Page layout parsing data:
□ □ □ □

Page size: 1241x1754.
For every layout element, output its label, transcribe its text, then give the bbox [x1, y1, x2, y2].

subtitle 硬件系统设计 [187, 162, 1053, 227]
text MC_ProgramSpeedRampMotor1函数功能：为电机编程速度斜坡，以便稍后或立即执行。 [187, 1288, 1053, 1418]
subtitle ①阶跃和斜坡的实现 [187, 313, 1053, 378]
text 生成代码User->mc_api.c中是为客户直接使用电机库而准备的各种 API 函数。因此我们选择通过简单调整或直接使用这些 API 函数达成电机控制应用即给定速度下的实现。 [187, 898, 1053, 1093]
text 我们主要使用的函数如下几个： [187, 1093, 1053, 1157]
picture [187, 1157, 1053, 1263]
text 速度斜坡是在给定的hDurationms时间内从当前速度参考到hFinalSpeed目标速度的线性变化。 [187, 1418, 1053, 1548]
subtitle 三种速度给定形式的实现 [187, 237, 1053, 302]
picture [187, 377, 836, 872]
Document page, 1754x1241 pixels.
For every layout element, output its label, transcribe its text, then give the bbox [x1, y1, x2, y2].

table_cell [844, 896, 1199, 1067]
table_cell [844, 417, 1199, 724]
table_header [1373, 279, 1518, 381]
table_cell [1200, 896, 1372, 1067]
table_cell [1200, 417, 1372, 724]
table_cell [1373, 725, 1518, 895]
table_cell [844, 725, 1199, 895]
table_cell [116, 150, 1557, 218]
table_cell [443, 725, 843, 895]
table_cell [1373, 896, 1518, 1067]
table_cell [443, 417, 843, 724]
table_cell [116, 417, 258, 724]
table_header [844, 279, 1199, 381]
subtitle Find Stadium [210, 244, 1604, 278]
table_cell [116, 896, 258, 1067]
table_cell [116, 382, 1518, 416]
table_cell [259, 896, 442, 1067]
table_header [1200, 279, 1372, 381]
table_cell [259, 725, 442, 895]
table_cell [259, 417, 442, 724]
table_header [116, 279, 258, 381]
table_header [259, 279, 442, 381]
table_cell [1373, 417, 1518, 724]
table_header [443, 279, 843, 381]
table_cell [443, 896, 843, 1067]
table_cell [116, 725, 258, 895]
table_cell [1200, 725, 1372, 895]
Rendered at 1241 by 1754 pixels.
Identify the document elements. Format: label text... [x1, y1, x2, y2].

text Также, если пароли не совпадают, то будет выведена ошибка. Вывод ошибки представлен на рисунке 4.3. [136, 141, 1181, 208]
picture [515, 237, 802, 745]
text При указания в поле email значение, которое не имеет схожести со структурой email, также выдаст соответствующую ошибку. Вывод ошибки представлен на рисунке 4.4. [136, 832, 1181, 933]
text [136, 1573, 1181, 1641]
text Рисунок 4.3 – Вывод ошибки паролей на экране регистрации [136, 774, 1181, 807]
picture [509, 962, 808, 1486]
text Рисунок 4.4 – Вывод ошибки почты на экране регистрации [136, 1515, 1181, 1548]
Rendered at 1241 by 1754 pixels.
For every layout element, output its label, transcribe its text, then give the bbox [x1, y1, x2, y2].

□ □ □ □

■ Assigned task
Retype the entries above exactly, but only from the line containing "table_cell [844, 417, 1199, 724]" through the line containing "table_cell [259, 896, 442, 1067]", both included.

■ Task response
table_cell [844, 417, 1199, 724]
table_header [1373, 279, 1518, 381]
table_cell [1200, 896, 1372, 1067]
table_cell [1200, 417, 1372, 724]
table_cell [1373, 725, 1518, 895]
table_cell [844, 725, 1199, 895]
table_cell [116, 150, 1557, 218]
table_cell [443, 725, 843, 895]
table_cell [1373, 896, 1518, 1067]
table_cell [443, 417, 843, 724]
table_cell [116, 417, 258, 724]
table_header [844, 279, 1199, 381]
subtitle Find Stadium [210, 244, 1604, 278]
table_cell [116, 896, 258, 1067]
table_cell [116, 382, 1518, 416]
table_cell [259, 896, 442, 1067]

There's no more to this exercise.